§ PAGE EXTRACT:
****

# P938 Part



## snotzzz (Mar 28, 2011)

I bought a P938 Nightmare back in September and just got the chance to take it out and have some fun today. The first two mags went flawlessly and my love for this gun swelled. Then a couple of times it failed to fire...then a piece fell out. It is the little plate that rests between the firing pin and the hammer....not sure what this part is called. So now I need to wait to call SIG tomorrow and see what they will do for me. Any advice from you guys that would help me out? Thanks.


----------



## snotzzz (Mar 28, 2011)

Ok, found my owner's manual and the part that came out is the firing pin stop. Not exactly sure how or why it fell out, but it did and I didn't want to try and fire the gun with parts falling out!!!


----------



## VAMarine (Dec 25, 2008)

I think I've heard of this happening with some other 938s, call Sig they should either send you a new part or a RMA for your gun.


----------



## snotzzz (Mar 28, 2011)

Thanks VAMarine, I'll give them a call in the morning in hopes that they are open on New Year's Eve. I just can't figure out why this part fell out. Did it break? A spring malfunction? But, I will have to trust SIG to figure it out and fix it!!! Thanks again.


----------



## VAMarine (Dec 25, 2008)

snotzzz said:


> Thanks VAMarine, I'll give them a call in the morning in hopes that they are open on New Year's Eve. I just can't figure out why this part fell out. Did it break? A spring malfunction? But, I will have to trust SIG to figure it out and fix it!!! Thanks again.


Gotta be broken or very out of spec for it to come out while in use, it slides into a channel from the bottom of the slide...could be that maybe it was of poor tolerence AND the firing pin or firing pin spring got stuck allowing the stop to fall out while the slide was traveling during recoil.

I bet on broken.


----------

****

§ INFORMATION SUPPLIED:
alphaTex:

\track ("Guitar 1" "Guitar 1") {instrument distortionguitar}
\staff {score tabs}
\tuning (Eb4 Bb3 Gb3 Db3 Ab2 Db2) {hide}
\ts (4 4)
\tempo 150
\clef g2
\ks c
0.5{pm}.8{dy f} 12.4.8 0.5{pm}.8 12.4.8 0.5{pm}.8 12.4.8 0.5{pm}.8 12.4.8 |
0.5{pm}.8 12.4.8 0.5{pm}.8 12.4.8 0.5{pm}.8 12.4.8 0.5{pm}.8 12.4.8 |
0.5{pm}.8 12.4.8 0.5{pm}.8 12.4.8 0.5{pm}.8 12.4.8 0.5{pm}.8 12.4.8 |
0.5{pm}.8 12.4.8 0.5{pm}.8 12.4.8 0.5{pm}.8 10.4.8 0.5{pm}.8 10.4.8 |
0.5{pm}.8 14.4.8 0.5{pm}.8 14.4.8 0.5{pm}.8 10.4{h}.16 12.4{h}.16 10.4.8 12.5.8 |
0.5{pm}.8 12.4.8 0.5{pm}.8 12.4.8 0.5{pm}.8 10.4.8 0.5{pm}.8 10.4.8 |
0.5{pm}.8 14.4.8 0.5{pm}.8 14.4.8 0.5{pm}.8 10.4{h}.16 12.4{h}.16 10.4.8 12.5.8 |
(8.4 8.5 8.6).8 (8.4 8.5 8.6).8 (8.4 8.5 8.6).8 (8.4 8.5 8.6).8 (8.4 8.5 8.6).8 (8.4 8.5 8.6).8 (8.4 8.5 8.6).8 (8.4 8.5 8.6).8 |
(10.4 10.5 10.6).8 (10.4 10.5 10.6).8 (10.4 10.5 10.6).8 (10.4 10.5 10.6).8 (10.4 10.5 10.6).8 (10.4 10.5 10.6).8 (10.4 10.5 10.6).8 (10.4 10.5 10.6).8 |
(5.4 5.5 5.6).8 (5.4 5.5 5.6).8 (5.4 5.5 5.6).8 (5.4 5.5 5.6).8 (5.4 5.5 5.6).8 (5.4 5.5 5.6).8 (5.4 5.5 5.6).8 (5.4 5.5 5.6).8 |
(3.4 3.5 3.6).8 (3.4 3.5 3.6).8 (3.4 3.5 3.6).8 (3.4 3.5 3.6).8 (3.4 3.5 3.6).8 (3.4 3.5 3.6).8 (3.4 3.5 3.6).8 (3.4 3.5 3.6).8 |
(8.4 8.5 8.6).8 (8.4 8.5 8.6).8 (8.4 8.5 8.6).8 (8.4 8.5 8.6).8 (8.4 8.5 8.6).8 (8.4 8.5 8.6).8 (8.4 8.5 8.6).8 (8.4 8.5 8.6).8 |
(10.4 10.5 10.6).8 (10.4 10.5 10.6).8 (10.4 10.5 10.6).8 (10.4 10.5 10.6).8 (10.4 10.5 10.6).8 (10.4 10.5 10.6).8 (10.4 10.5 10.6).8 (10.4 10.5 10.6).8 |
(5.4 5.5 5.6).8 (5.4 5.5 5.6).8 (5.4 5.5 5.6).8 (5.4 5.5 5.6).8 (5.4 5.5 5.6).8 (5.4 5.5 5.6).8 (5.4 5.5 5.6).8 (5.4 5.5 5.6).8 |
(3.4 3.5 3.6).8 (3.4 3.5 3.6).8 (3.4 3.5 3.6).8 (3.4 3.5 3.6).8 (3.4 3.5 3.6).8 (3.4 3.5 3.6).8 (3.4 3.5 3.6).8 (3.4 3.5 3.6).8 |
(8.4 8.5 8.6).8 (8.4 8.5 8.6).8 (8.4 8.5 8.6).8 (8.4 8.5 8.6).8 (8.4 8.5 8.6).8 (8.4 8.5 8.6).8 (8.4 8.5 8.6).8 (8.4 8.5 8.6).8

****

§ REQUEST: Copy the P938 part thread again, everything from "# P938 Part" down to "me out? Thanks.", swapping "mags" for "magazines".

§ CORRECT RESPONSE:
# P938 Part



## snotzzz (Mar 28, 2011)

I bought a P938 Nightmare back in September and just got the chance to take it out and have some fun today. The first two magazines went flawlessly and my love for this gun swelled. Then a couple of times it failed to fire...then a piece fell out. It is the little plate that rests between the firing pin and the hammer....not sure what this part is called. So now I need to wait to call SIG tomorrow and see what they will do for me. Any advice from you guys that would help me out? Thanks.